As a fast answer, you can represent each student as a vector with $K$ elements (where $K$ is the number of topics) and values $\{+1, 0, -1\}$, denoting positive/non-existent/negative opinion about this topic.
Then, a simple measure of agreement between two students is the element-wise product between two student-vectors. That is the product will be:
$similarity = \sum_{i=1}^{K}st_1[i]*st_2[i]$, where $st_1,st_2$ are the student-vectors. Obviously, only the topics where both students have aligned opinions will boost the total [e.g. $1*1=1$ and $(-1)*(-1)=1]$, while misaligned opinions will decrease the sum. If any of the two students haven't expressed an opinion about a topic, then this topic won't matter in the sum.
In that sense, you can find the most like-minded students to a specific student, as the ones with the highest $similarity$. If what you really need is a number of agreeing students for each unique student, then a threshold on the $similarity$ score can be set. The value of the threshold can be decided empirically from your data.
This is easily implemented and if you are comfortable with coding, I could post a sample script in python. One thing to consider though, is in what format is the bipartite graph (a .csv, a graph file of some kind etc.).
EDIT: MINOR EXAMPLE. Fetch example .csv file used from here.
import pandas as pd
import numpy as np
# Change location of file according to your needs
with open('students_example.csv', 'r') as f:
df = pd.read_csv(f)
# Print for visualization
print(df.head())
print("~"*25)
# Delete column containing the student_id
del df['Student_ID']
# Parse the pandas DataFrame as matrix
student_vectors = df.as_matrix()
# The number of students at hand, let it be N.

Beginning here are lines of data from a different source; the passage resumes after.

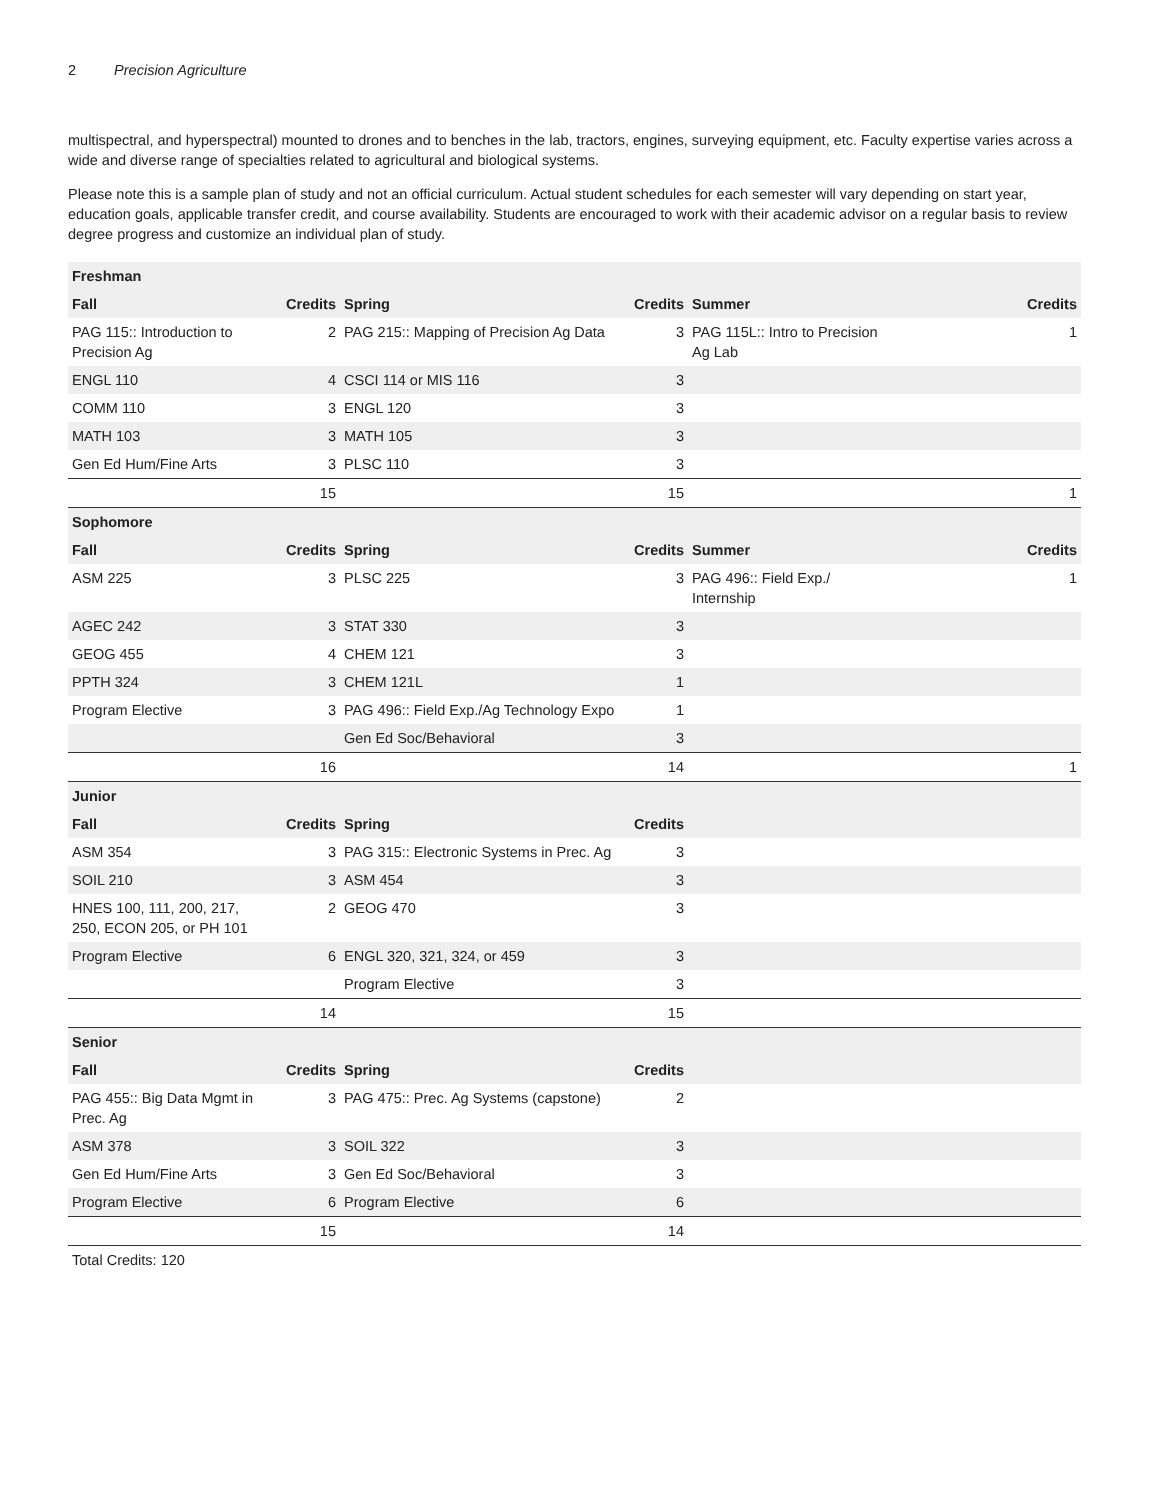2 Precision Agriculture
multispectral, and hyperspectral) mounted to drones and to benches in the lab, tractors, engines, surveying equipment, etc. Faculty expertise varies across a wide and diverse range of specialties related to agricultural and biological systems.
Please note this is a sample plan of study and not an official curriculum. Actual student schedules for each semester will vary depending on start year, education goals, applicable transfer credit, and course availability. Students are encouraged to work with their academic advisor on a regular basis to review degree progress and customize an individual plan of study.
| Freshman | | | | | |
| --- | --- | --- | --- | --- | --- |
| Fall | Credits | Spring | Credits | Summer | Credits |
| PAG 115:: Introduction to Precision Ag | 2 | PAG 215:: Mapping of Precision Ag Data | 3 | PAG 115L:: Intro to Precision Ag Lab | 1 |
| ENGL 110 | 4 | CSCI 114 or MIS 116 | 3 | | |
| COMM 110 | 3 | ENGL 120 | 3 | | |
| MATH 103 | 3 | MATH 105 | 3 | | |
| Gen Ed Hum/Fine Arts | 3 | PLSC 110 | 3 | | |
| | 15 | | 15 | | 1 |
| Sophomore | | | | | |
| Fall | Credits | Spring | Credits | Summer | Credits |
| ASM 225 | 3 | PLSC 225 | 3 | PAG 496:: Field Exp./ Internship | 1 |
| AGEC 242 | 3 | STAT 330 | 3 | | |
| GEOG 455 | 4 | CHEM 121 | 3 | | |
| PPTH 324 | 3 | CHEM 121L | 1 | | |
| Program Elective | 3 | PAG 496:: Field Exp./Ag Technology Expo | 1 | | |
| | | Gen Ed Soc/Behavioral | 3 | | |
| | 16 | | 14 | | 1 |
| Junior | | | | | |
| Fall | Credits | Spring | Credits | | |
| ASM 354 | 3 | PAG 315:: Electronic Systems in Prec. Ag | 3 | | |
| SOIL 210 | 3 | ASM 454 | 3 | | |
| HNES 100, 111, 200, 217, 250, ECON 205, or PH 101 | 2 | GEOG 470 | 3 | | |
| Program Elective | 6 | ENGL 320, 321, 324, or 459 | 3 | | |
| | | Program Elective | 3 | | |
| | 14 | | 15 | | |
| Senior | | | | | |
| Fall | Credits | Spring | Credits | | |
| PAG 455:: Big Data Mgmt in Prec. Ag | 3 | PAG 475:: Prec. Ag Systems (capstone) | 2 | | |
| ASM 378 | 3 | SOIL 322 | 3 | | |
| Gen Ed Hum/Fine Arts | 3 | Gen Ed Soc/Behavioral | 3 | | |
| Program Elective | 6 | Program Elective | 6 | | |
| | 15 | | 14 | | |
| Total Credits: 120 | | | | | |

N_students = student_vectors.shape[0]
# Initialize empty matrix of similarity between students
# Its size will be NxN (each student with each other)
similarity_scores = np.zeros((N_students, N_students))

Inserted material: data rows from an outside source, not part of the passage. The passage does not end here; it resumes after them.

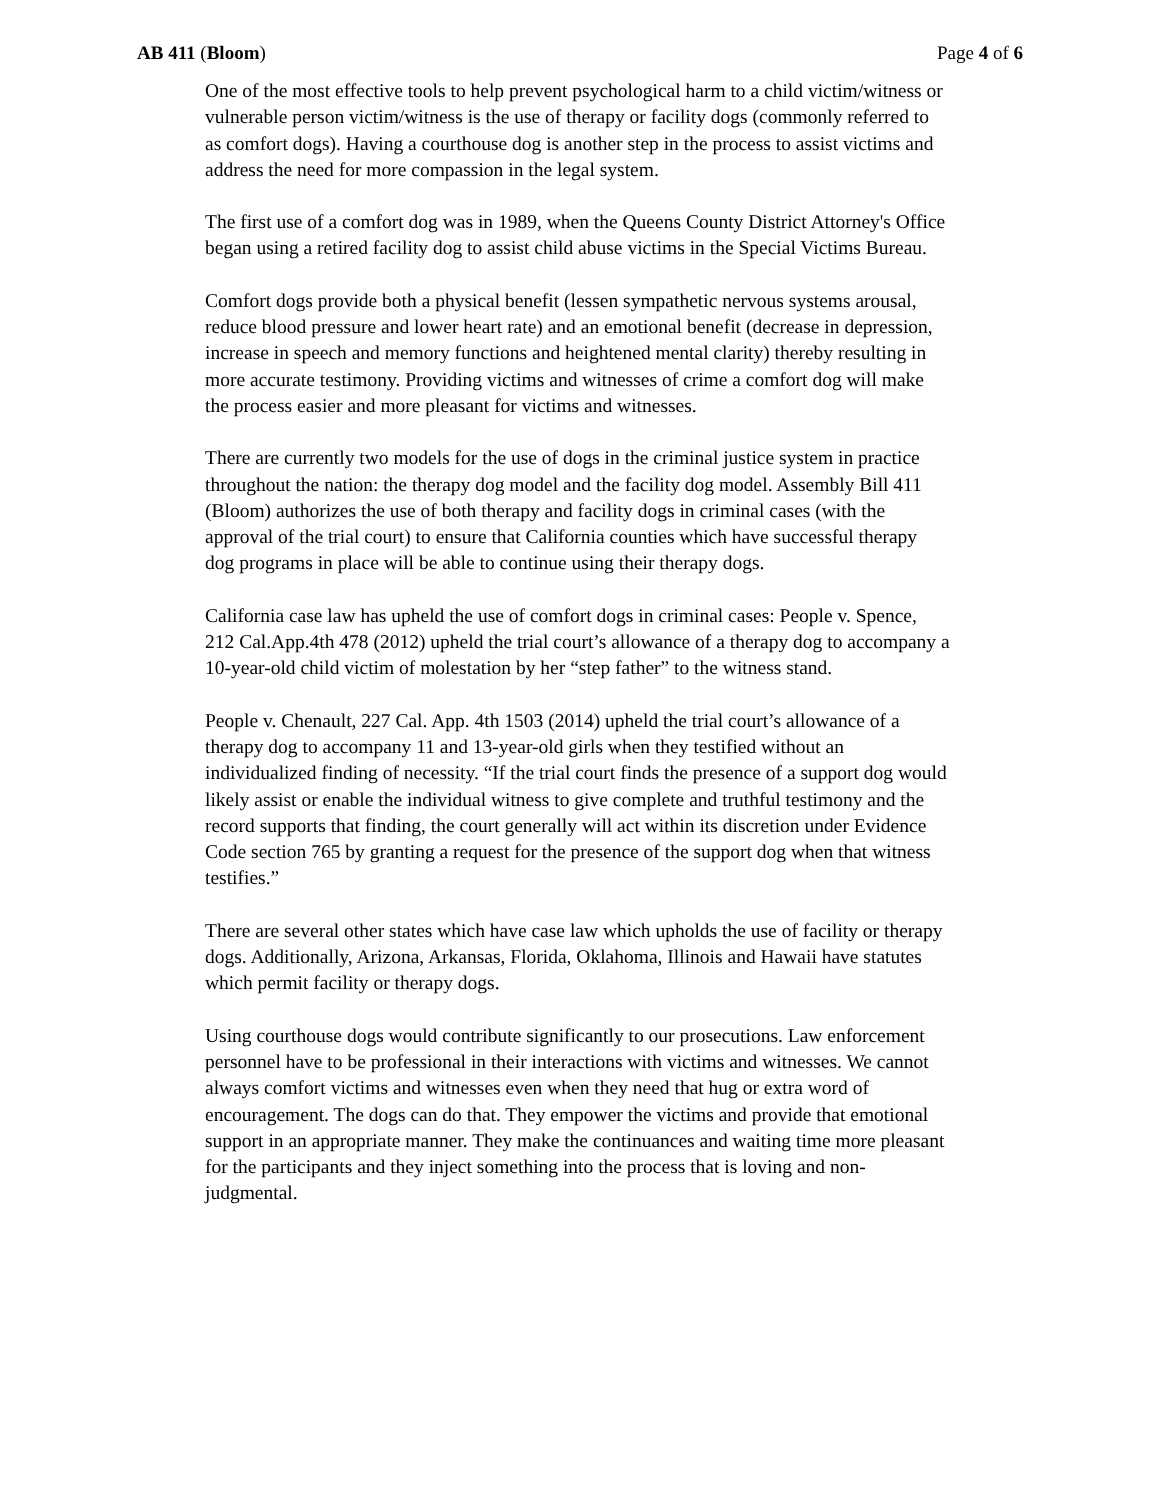AB 411 (Bloom) Page 4 of 6
One of the most effective tools to help prevent psychological harm to a child victim/witness or vulnerable person victim/witness is the use of therapy or facility dogs (commonly referred to as comfort dogs). Having a courthouse dog is another step in the process to assist victims and address the need for more compassion in the legal system.
The first use of a comfort dog was in 1989, when the Queens County District Attorney's Office began using a retired facility dog to assist child abuse victims in the Special Victims Bureau.
Comfort dogs provide both a physical benefit (lessen sympathetic nervous systems arousal, reduce blood pressure and lower heart rate) and an emotional benefit (decrease in depression, increase in speech and memory functions and heightened mental clarity) thereby resulting in more accurate testimony. Providing victims and witnesses of crime a comfort dog will make the process easier and more pleasant for victims and witnesses.
There are currently two models for the use of dogs in the criminal justice system in practice throughout the nation: the therapy dog model and the facility dog model. Assembly Bill 411 (Bloom) authorizes the use of both therapy and facility dogs in criminal cases (with the approval of the trial court) to ensure that California counties which have successful therapy dog programs in place will be able to continue using their therapy dogs.
California case law has upheld the use of comfort dogs in criminal cases: People v. Spence, 212 Cal.App.4th 478 (2012) upheld the trial court’s allowance of a therapy dog to accompany a 10-year-old child victim of molestation by her “step father” to the witness stand.
People v. Chenault, 227 Cal. App. 4th 1503 (2014) upheld the trial court’s allowance of a therapy dog to accompany 11 and 13-year-old girls when they testified without an individualized finding of necessity. “If the trial court finds the presence of a support dog would likely assist or enable the individual witness to give complete and truthful testimony and the record supports that finding, the court generally will act within its discretion under Evidence Code section 765 by granting a request for the presence of the support dog when that witness testifies.”
There are several other states which have case law which upholds the use of facility or therapy dogs. Additionally, Arizona, Arkansas, Florida, Oklahoma, Illinois and Hawaii have statutes which permit facility or therapy dogs.
Using courthouse dogs would contribute significantly to our prosecutions. Law enforcement personnel have to be professional in their interactions with victims and witnesses. We cannot always comfort victims and witnesses even when they need that hug or extra word of encouragement. The dogs can do that. They empower the victims and provide that emotional support in an appropriate manner. They make the continuances and waiting time more pleasant for the participants and they inject something into the process that is loving and non-judgmental.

# Iterate over each student vector and calculate the
# similarity with all students
for i, student in enumerate(student_vectors):
# Reshaping and transposing to get the dot product between each student
# And all the student vectors
similarity_scores[i,:] = np.dot(student.reshape(1,-1), student_vectors.T)
# Fill the diagonal (that is the similarity of each student with him/herself)
# with low similarity scores so as not to confuse them with other possibly
# agreeing students
np.fill_diagonal(similarity_scores, -1000)
# Random wanted student for example purposes
wanted_id = 3
# Print Students Opinion
print("Wanted Students Opinion:")
print(df.loc[wanted_id].to_string())
print("~"*25)
print("Most similar:(Student ID = %d)"% np.argsort(similarity_scores[wanted_id,:])[::-1][0])
print df.loc[np.argsort(similarity_scores[wanted_id,:])[::-1][0]].to_string()
print("~"*25)
print("Second most similar:(Student ID = %d)"% np.argsort(similarity_scores[wanted_id,:])[::-1][1])
print df.loc[np.argsort(similarity_scores[wanted_id,:])[::-1][1]].to_string()
print("~"*25)
If you follow the example, the output for the wanted student (with $student_{ID}=3$) with opinions: {Trump -1, Net Neutrality -1,Vaccination 1, Obamacare -1}
will give you two other students with the same opinions and their ids.
You can modify the script to fit your needs accordingly.
P.S.: Sorry for the messy code, it was written rather hastily. Also, i tried it with Python 2.7.